The facts of this case are more akin to Stewart than to Dorsey. Andrews was licensed by the state of Wisconsin as a retail vehicle dealer. His licensed status subjected him to Wisconsin Department of Transportation regulations requiring him to pay off his customers' prior loan obligations and to certify such payment to the Department of Transportation. His responsibility to remove the liens took the situation out of the purchasers' hands, and his certification to the Department of Transportation allowed him to conceal his crime.
Andrews argues that the mandatory nature of his responsibilities as a licensed dealer is precisely why he did not hold a position of trust.
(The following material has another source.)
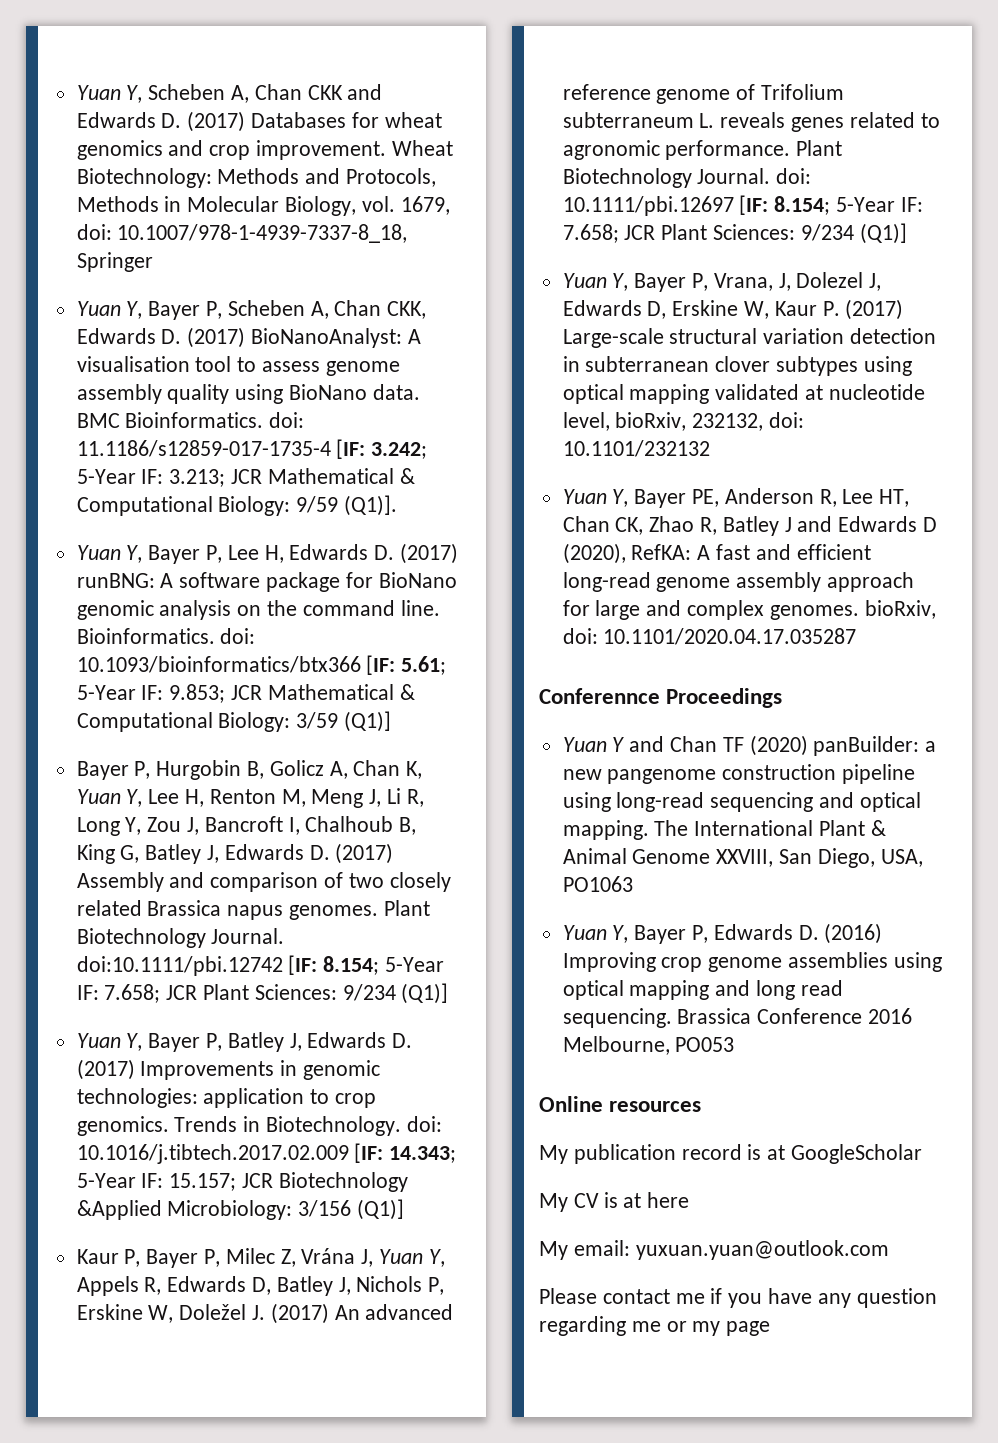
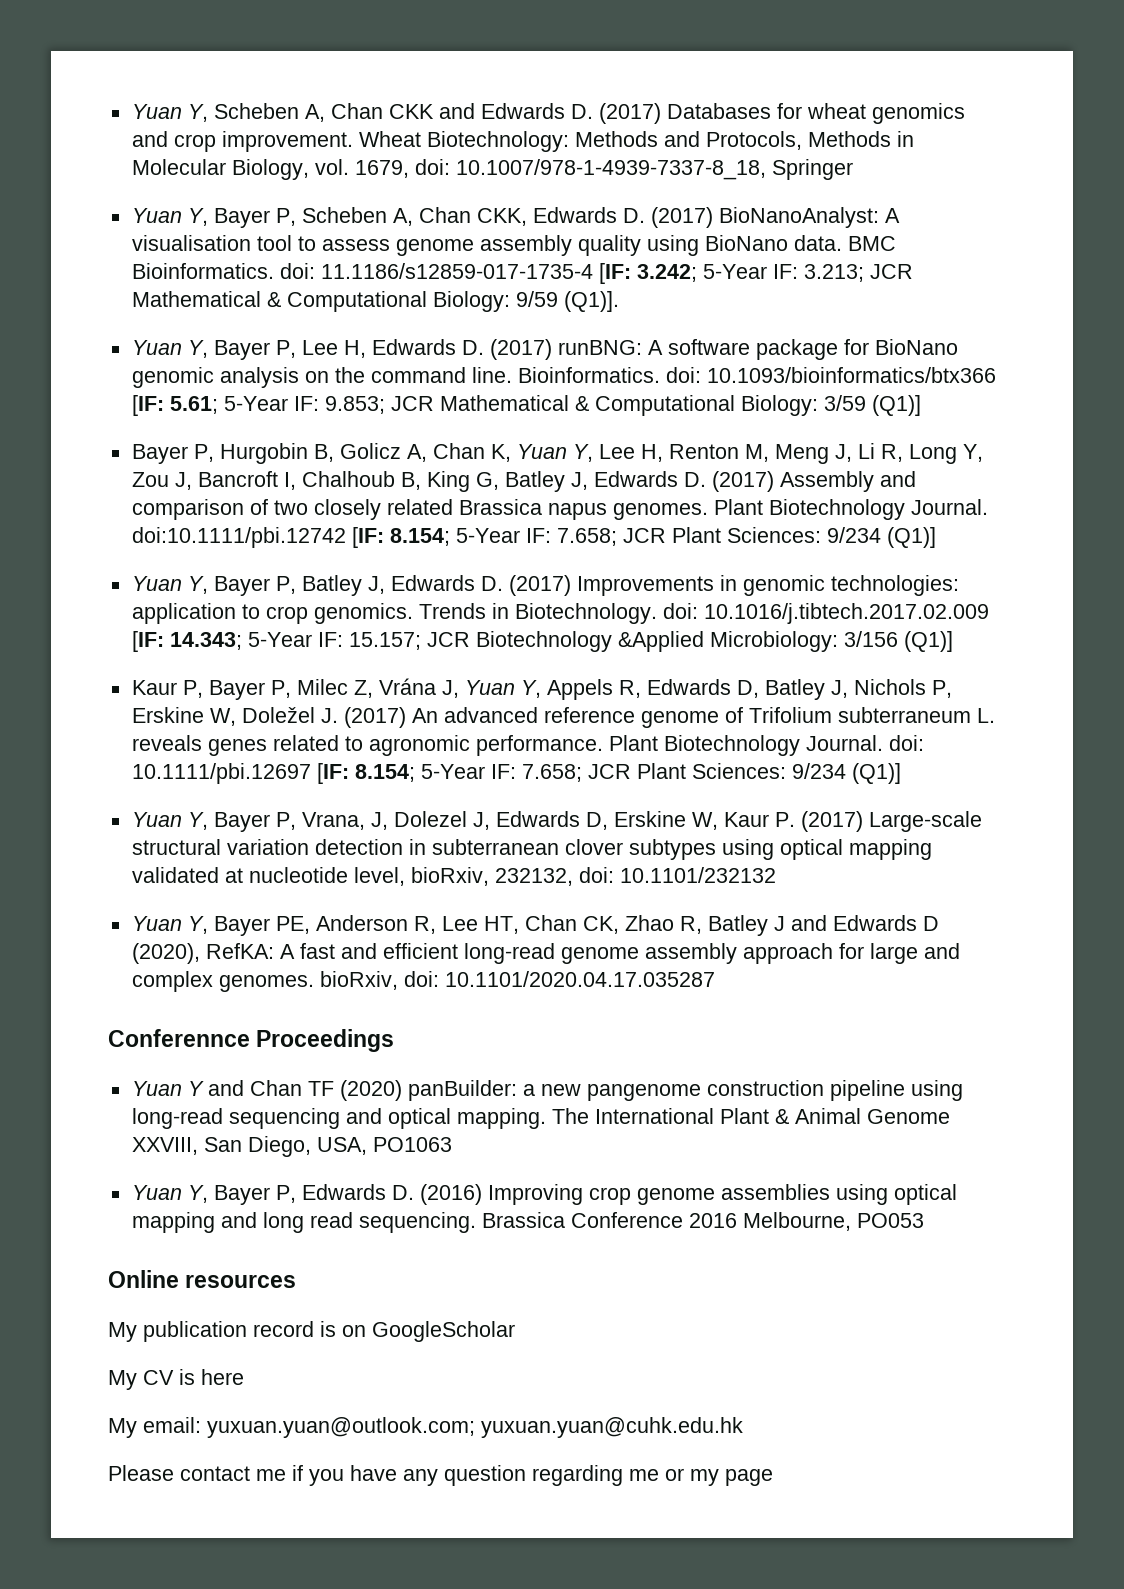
[767,1145,786,1160] at -> [342,1325,366,1337] on
[623,1193,642,1208] at -> (195, 1377) none
[635,1240,889,1260] yuxuan.yuan@outlook.com -> [207,1417,743,1438] yuxuan.yuan@outlook.com; yuxuan.yuan@cuhk.edu.hk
Because positions of trust are often characterized by broad discretion, Andrews argues that his obligation to pay off his customers' liens cannot place him in a position of trust. But Andrews was entrusted with his customers' money to act on their behalf. His customers need not have given him assets and told him to do what he pleased with them. They trusted him to act in their interests and in accordance with law, and his licensed status fostered that trust and his concealment of his actions.
Andrews's licensed status and responsibility to act on behalf of his customers placed him in a position of trust. His abuse of that position gave him control of the assets and allowed him to conceal his actions by certifying payment to the Wisconsin Department of Transportation. The district court's application of the two-point adjustment for an abuse of a position of trust pursuant to § 3B1.3 was not clearly erroneous.
For the foregoing reasons, the judgment of the district court is AFFIRMED.
1. The question of whether Andrews's sentence would still have fallen within the guidelines range without the two-point adjustment was raised at oral argument and Andrews's counsel submitted a supplemental filing on the issue thereafter. Without the adjustment, Andrews's offense level is twenty-one, leading to a guidelines range of forty-one to fifty-one months. As Andrews was sentenced to sixty months' imprisonment, we need not consider the effect that overlapping ranges might have had on our decision.